* WHAT IS REQUIRED
Whenever a line of the records below contains the word "lines", copy that line.

++++++++

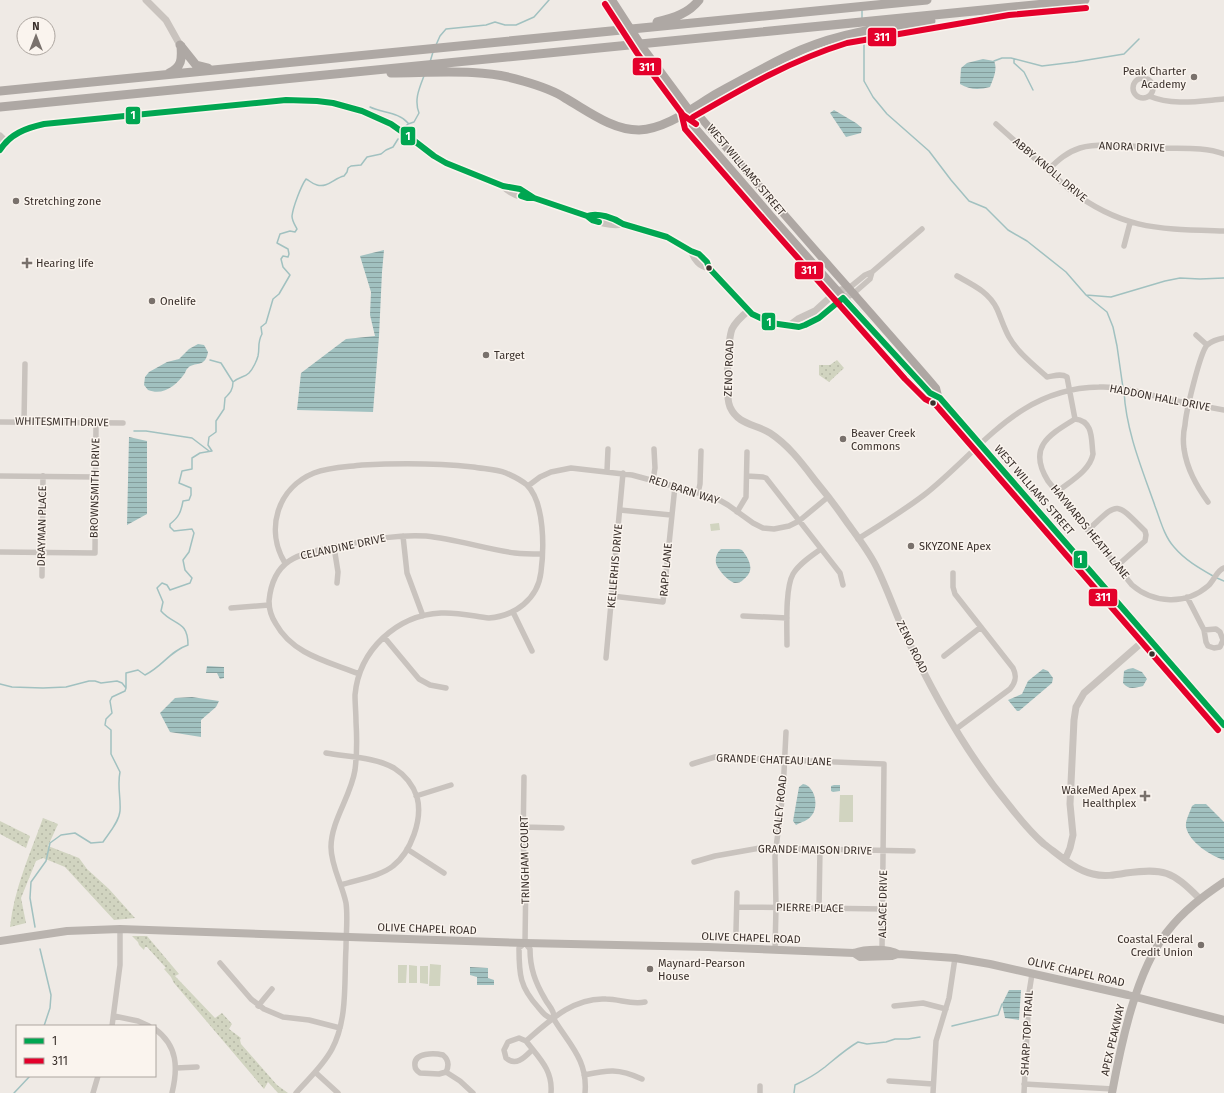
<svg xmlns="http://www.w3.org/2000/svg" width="1224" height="1093" font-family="'Fira Sans',sans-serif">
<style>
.grass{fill:url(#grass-dots)}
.park{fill:url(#park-tufts)}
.pitch{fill:#d1d4c0}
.water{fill:url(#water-rules)}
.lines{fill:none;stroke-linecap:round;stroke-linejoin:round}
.stream{stroke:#a1c1c0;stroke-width:1.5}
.minor{stroke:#c9c3be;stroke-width:5.5}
.tertiary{stroke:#c9c3be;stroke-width:7}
.secondary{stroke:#b9b3ae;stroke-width:8}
.primary{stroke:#aea7a3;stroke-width:8}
.trunk{stroke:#aea8a4;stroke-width:9}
.bus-1-casing{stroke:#faf4ee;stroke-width:9}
.bus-2-casing{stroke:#faf4ee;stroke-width:9}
.bus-1{stroke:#00a651;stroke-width:6}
.bus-2{stroke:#e4002b;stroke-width:6}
.poi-dot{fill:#79716c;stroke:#faf4ee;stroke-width:1.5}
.bus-dot{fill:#3a302b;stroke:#faf4ee;stroke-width:1.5}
.labels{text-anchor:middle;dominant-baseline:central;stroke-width:3;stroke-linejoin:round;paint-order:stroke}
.poi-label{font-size:11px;fill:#3a302b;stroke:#faf4ee;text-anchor:start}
.street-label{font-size:11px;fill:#3a302b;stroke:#faf4ee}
.line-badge{stroke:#faf4ee;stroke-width:1.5}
.badge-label{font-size:11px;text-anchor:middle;font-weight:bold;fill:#fff}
</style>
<defs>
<pattern id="grass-dots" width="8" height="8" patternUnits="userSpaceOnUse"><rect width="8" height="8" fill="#d1d4c0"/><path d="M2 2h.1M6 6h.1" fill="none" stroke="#b4b6a5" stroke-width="1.8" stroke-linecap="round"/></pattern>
<pattern id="park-tufts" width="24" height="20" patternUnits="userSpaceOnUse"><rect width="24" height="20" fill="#d1d4c0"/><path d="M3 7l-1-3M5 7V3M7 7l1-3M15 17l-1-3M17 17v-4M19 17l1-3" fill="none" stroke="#b4b6a5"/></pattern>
<pattern id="water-rules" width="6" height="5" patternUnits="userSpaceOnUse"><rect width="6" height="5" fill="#a1c1c0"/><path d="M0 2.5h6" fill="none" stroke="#849d9c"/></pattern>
</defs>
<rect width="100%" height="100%" fill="#efeae5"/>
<path class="grass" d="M837,360L844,368L829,382L819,375V365H830Z
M43,818L58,824L48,846L79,858L87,869L109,889L135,918L114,920L65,867L43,858L36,861L21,898L26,923L10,927C14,889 30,854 43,818Z
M0,821L30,836L26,848L0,834Z
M132,936H147L179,974L175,976L215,1018L222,1013L232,1024L229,1029L241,1038L240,1040L241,1044L277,1085L288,1093H278L268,1082L264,1089L174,983L171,977L164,969L166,968L147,947H145L144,950L139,945L138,942Z"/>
<path class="park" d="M719,523L720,530L711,531L710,524Z"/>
<path class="pitch" d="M840,795H853V822H839Z
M430,964L441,965L440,986H429Z
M398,965H407L406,983H398Z
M409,965L417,966V983H409Z
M420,966H428V984L420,983Z"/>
<path class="water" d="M983,59L994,61C998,69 993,79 990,87C979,90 970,90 960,84L961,68L967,63Z
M834,110L856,123L862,128L861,133L846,137L830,113Z
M384,250L382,272L379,336L373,412L297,410L301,373L346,339L375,336L370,315L371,292L360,256Z
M198,344L204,345L208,352C205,369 194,361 188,368C186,369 186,371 185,373C176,386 163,396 148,390L144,385L145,377L149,372L167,362L179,359L189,349Z
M129,437L147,441V514L127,525Z
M721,549H739L742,550C750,560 755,571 744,579C741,582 739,583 735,583C729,582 717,569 716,563C715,558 717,552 721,549Z
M207,666L224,667V678L220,679L217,673H206Z
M1133,668L1142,672L1147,679L1143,686C1135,688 1128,690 1123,683L1124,671L1128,669Z
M1043,669L1048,671L1053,678L1052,683L1019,711H1017L1008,700L1022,694L1028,681Z
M192,697L219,701L216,707L201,720V737L170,732L160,713L175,698Z
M803,784C815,786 819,806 812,815C808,821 801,822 796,825L793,821L799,787Z
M834,785H840V791L833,792L831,791V786Z
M1195,804H1206L1224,822V860C1211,856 1189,842 1186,827C1185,821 1190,812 1192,806Z
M470,967L488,968V978L494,980V985H477V977L470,975Z
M1009,990H1021L1019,1020L1005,1018L1002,1004Z"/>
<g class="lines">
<path class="stream" d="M862,10V18
M864,36V81L873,97L887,114L929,151L951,180L969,201L986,208L1008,230L1027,241L1066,272L1086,295L1107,312L1113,327L1117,346L1123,388
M436,45L440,36L446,29L486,25L495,22L505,25H516L534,17L549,0
M1014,59V63L1024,72L1033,90
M994,61L1002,58H1011L1042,66L1075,62L1124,54L1139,39
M430,62L433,52
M370,107C382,113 399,112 408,123
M406,126L408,124L414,122L419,113C414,100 419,89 424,76
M1086,295L1111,297L1165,281L1180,278L1200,279L1224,278
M210,360L221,363L233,382
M1124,391C1126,431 1142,469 1155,506C1160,519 1164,536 1174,547C1185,560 1199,568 1213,576
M134,431H146L192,438L209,451
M1217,578L1224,581
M0,684L12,687L43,688L66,687L89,681H95L101,683L117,681L122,683L126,688
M35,927L30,898L31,882L46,861L50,843L61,835L75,833L91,843L103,842C109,833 119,822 120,811C121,797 117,786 120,772L111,754V730L105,725L106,719L112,713L110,701L112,697L125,691L126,688V673L138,670L145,675C162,667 170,651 188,645C188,620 174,626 161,611L163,602L157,588L162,583L167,585L170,590L190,583L192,578L185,570L183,560L189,552L194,533L192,529L174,531L170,527V524C179,517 181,512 183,501L189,500L191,495V488L179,483L182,471L192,469V458L200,453L212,451L208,445L209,437L216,432V421L224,409L225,398C230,393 233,390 233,382C239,377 245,377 249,373C253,369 257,360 258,356C260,347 257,343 262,334L261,327L266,323L273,299L279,294L290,275L283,267L281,259L283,256L288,257L289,254L288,249L277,243L280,234L290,231L295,232L297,229C295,225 292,221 292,216C293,207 301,186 306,179C309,180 312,184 317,185C328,188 334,178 344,176L347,172L348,168L351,166L361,165L367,157L381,154L386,150L393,147L398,139
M40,949L51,995L50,1008L44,1026
M952,1026L998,1015L1002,1004
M14,1093L30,1076
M794,1093L795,1085C806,1080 816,1074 825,1067C836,1058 846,1049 858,1042L867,1044L886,1042L895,1039H908L920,1037"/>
<path class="minor" d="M1133 88a10 10 0 1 1 20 0a10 10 0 1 1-20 0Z
M1149,96C1173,106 1199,101 1224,99
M996,124L1069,189C1122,230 1159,229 1224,231
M1048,170C1058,160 1067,152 1080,148C1101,142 1135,147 1157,148C1178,149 1204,146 1224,154
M1124,246L1130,223
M957,276C973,285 989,292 997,309C1001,318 1004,328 1009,337C1018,353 1034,365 1047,377C1054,376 1061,373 1067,377L1075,419C1049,435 1027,447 1048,481L1132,585C1154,604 1186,605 1208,586C1214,581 1217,570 1224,568
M849,288L865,275L872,272L922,229
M854,293L870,279L872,272
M1196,335L1207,345
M0,422L123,423
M24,422L25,364
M607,471L608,449
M0,476L96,477
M747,476L763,477L766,478L840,573L843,585
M653,480L655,468L654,449
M528,486L540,477L551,472L571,468L632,475L714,497L728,505L753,523L763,528L774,529L789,526L799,521L828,497
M1057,492C1069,482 1090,471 1093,454C1091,440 1094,421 1075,419
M698,493L700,484L701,451
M1208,502C1196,485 1187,469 1184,449C1183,441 1183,433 1185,425C1186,411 1200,353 1207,345C1212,341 1218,339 1224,338
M620,510L671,515
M737,512L746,497L747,452
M1088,530C1119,502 1114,500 1145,531L1146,535L1145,541L1117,566
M403,536L407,573L423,616
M858,539C880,525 903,511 924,495C981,450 1018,388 1099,387C1119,386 1139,392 1159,397C1180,402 1202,406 1224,410
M334,547L338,572L337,583
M0,552L95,553L96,423
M285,563C265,530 277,488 314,473C329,467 346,467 362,465C399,463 436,463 473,467C484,469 496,469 506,473C513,476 521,480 527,485C545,503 544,549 541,572C538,599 515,616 489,618C473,616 457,612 441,613C397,615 359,650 355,695C355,704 356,713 356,722C357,738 357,754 355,770C351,796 331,821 331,847C331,866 342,884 346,903C348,917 346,933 346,948C344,981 348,1019 332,1049C323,1066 308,1079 296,1093
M953,573V587L955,594L1013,668C1017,676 1016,682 1010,689L956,729
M42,576L43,476
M612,596L663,602L675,486
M1187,597L1204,630L1206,642L1208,646L1214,648L1220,647L1223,640L1220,632L1216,629L1204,630
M231,608L269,605
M513,612L532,651
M743,616L787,618
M384,637L419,679L430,685L446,688
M787,645C787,628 785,588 793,574C799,564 811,556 821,549
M944,656L981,627
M606,658L623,473
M359,674C330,662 293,655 276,624C272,618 269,609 269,601C273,559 298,554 333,547C365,541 394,534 426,536C456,539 485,549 515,553C524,554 533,554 542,554
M326,753C347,757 375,757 394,768C405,775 413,785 417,797C423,819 411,852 393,866C381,876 356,880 341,885
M692,764L715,757L884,764L882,950
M524,777L523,845L526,872L525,943
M416,796L451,785
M523,827L562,828
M407,849L444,873
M694,862L715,856L760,848L913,851
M737,907L883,909
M819,908L820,849
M736,931L737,893
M525,943L530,949C530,968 535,982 545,999C547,1003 551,1007 553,1012C554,1015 553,1017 555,1021C570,1045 588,1061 585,1093
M525,943L519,948C519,975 520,987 538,1007C543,1013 546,1017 553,1019
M775,950L776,907L775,856L783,792L786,732
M220,963L251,999L264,1009L283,1017L309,1020L340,1028
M258,1006L272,989
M894,1006L923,1003L946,1009
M114,1016L138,1021L149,1026
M112,1026L120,965V929
M155,1029C178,1046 178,1068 172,1093
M526,1041L519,1038L508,1042L504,1050L506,1058C516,1067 525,1057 532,1050
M176,1068L197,1067
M315,1072L338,1093
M446,1072C449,1066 449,1060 443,1055C435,1053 413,1052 415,1066C415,1069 417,1071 420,1073L439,1074L446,1072L460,1081L473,1093
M584,1075C608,1070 618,1068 642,1079
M889,1081L933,1084
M1024,1084L1113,1089
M93,1093L98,1076
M551,1093C553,1070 539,1058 526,1041C548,1022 573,997 606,999C620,999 631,1005 645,1002
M760,1093V1086
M933,1093L936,1041L949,998L955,958
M1024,1093L1029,993L1032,974"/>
<path class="tertiary" d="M146,0L166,20L180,45
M0,136L3,139L4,144L0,150
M4,144C19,131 30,126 50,123L286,100C328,98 369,108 404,133C416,141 426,151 438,159C458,170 482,177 503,186C514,186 526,190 534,198
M503,186C511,194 523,198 534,198L587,216C596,223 612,226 623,224
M587,216L593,214L617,220L623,224L667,237L691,251L699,254L707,262L709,268L752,314L766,321L781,325L799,327L809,324L819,318L843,298L854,293
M691,251C695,260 699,266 709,268
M748,311C742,316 736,321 732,329C728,340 725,396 730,407C738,425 756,424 770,433C790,446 804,466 818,484C828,496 837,508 846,521C856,535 868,550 876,566C887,588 895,612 905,634C933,694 966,753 1008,804C1019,818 1030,832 1044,844C1059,855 1075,870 1093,874C1104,877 1115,875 1126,873C1164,868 1172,871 1199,898
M790,325L798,319L815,311L837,291L849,288
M1065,860L1070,848L1073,835L1070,804L1074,720L1076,707L1084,693L1148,637"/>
<path class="secondary" d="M0,941L67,931L120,929L525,943L708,947L854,953C865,949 888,948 898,954L955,958L990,964L1128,995L1224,1020
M854,953L860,957L892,956L898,954
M1112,1093C1121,1044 1136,971 1167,932C1183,911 1202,897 1224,882"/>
<path class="primary" d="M612,0L643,48L689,110L701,118C778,209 858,298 936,388L938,396
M689,110L692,124L772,217L911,374L930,393L940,398L1224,725"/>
<path class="trunk" d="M657,22C674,18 689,13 699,0
M180,45L196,65L208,68
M169,73C182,67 182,59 181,46
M391,73C433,73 483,68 523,81C537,85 553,90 565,98C588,111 612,130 639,130C667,129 695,106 718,93C745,78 773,62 801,50C843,32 887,27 931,21
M0,91L927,0
M0,107L1085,0"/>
<defs>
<path id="bus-1" d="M0,150C10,134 26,128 44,124L286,100L317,101L333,103L362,111L391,124L408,136L434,156L446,163L503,186L520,189L534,198
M521,196L527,198H534L587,216L592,220L599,222
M587,216C598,212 614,218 623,224L667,237L691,251L699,254L707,262L709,268L752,314L771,323L799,327L805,325L819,318L843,298L930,393L940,398L1224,725"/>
<path id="bus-2" d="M605,4L637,53L683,115L696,124
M681,112L685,129L766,222L905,379L925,399L935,404L1218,730
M693,117C743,88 792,60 847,43L1009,15L1086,8"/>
</defs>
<use href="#bus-1" class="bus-1-casing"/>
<use href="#bus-2" class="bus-2-casing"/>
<use href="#bus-1" class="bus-1"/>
<use href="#bus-2" class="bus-2"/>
</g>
<g class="poi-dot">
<circle cx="1194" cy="77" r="4"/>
<circle cx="16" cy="201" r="4"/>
<path d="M25 257h4v4h4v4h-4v4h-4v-4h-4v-4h4z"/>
<circle cx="152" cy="301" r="4"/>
<circle cx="486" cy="355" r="4"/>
<circle cx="843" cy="439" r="4"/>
<circle cx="911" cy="546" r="4"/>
<path d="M1143 790h4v4h4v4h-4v4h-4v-4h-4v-4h4z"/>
<circle cx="1201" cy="945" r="4"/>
<circle cx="650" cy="969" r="4"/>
</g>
<g class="bus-dot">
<circle cx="709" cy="268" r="3.5"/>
<circle cx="933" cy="403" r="3.5"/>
<circle cx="1152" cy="654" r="3.5"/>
</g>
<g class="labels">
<g class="poi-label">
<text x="1186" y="71" text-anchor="end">Peak Charter<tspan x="1186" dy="13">Academy</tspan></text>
<text x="24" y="201">Stretching zone</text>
<text x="36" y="263">Hearing life</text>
<text x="160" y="301">Onelife</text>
<text x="494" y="355">Target</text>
<text x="851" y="433">Beaver Creek<tspan x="851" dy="13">Commons</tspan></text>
<text x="919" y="546">SKYZONE Apex</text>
<text x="1136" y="790" text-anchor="end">WakeMed Apex<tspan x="1136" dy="13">Healthplex</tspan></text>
<text x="1193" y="939" text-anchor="end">Coastal Federal<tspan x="1193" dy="13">Credit Union</tspan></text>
<text x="658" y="963">Maynard-Pearson<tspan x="658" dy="13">House</tspan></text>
</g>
<g class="street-label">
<text transform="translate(1132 147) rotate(2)">ANORA DRIVE</text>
<text transform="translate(746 170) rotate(50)">WEST WILLIAMS STREET</text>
<text transform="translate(1050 170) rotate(40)">ABBY KNOLL DRIVE</text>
<text transform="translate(729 368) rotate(-88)">ZENO ROAD</text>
<text transform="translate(1160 398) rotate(11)">HADDON HALL DRIVE</text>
<text transform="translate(62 422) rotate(1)">WHITESMITH DRIVE</text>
<text transform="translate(95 488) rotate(-89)">BROWNSMITH DRIVE</text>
<text transform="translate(684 490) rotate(18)">RED BARN WAY</text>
<text transform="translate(1034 490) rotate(49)">WEST WILLIAMS STREET</text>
<text transform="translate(42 526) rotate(-89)">DRAYMAN PLACE</text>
<text transform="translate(1090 532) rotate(51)">HAYWARDS HEATH LANE</text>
<text transform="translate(343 547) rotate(-12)">CELANDINE DRIVE</text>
<text transform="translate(615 566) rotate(-85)">KELLERHIS DRIVE</text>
<text transform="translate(666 570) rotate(-85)">RAPP LANE</text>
<text transform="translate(912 647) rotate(64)">ZENO ROAD</text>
<text transform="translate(774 760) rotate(2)">GRANDE CHATEAU LANE</text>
<text transform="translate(780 805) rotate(-84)">CALEY ROAD</text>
<text transform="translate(815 850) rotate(1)">GRANDE MAISON DRIVE</text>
<text transform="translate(525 860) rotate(-91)">TRINGHAM COURT</text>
<text transform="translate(883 904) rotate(-89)">ALSACE DRIVE</text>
<text transform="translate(810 908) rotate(1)">PIERRE PLACE</text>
<text transform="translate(427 929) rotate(2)">OLIVE CHAPEL ROAD</text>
<text transform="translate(751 938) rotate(2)">OLIVE CHAPEL ROAD</text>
<text transform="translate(1076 972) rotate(13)">OLIVE CHAPEL ROAD</text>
<text transform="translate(1027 1033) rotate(-87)">SHARP TOP TRAIL</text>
<text transform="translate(1113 1040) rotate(-77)">APEX PEAKWAY</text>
</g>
</g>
<g class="line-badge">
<rect x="867" y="27" width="30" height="20" rx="4" fill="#e4002b"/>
<rect x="632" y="57" width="30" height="19" rx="4" fill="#e4002b"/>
<rect x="125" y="106" width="16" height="19" rx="4" fill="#00a651"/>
<rect x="400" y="126" width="16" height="20" rx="4" fill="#00a651"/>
<rect x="794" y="261" width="30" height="19" rx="4" fill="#e4002b"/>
<rect x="761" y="312" width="15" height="19" rx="4" fill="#00a651"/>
<rect x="1073" y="550" width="15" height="19" rx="4" fill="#00a651"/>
<rect x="1088" y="588" width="30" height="19" rx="4" fill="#e4002b"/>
</g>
<g class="badge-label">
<text x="882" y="41">311</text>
<text x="647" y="71">311</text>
<text x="133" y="119">1</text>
<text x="408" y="140">1</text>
<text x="809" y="274">311</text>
<text x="769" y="326">1</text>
<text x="1080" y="563">1</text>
<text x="1103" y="601">311</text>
</g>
<rect x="16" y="1025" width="140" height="52" fill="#faf4ee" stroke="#ada6a0"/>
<rect x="24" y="1038" width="20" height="6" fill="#00a651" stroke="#ada6a0"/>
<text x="52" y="1045" font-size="12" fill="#3a302b">1</text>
<rect x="24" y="1058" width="20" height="6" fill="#e4002b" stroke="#ada6a0"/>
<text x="52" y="1065" font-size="12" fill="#3a302b">311</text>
<g transform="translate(36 36)"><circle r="19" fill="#faf4ee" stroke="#ada6a0"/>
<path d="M0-3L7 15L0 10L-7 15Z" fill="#79716c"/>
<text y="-6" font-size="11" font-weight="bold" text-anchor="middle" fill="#3a302b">N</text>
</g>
</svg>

++++++++

* WRITTEN ANSWER
.lines{fill:none;stroke-linecap:round;stroke-linejoin:round}
<g class="lines">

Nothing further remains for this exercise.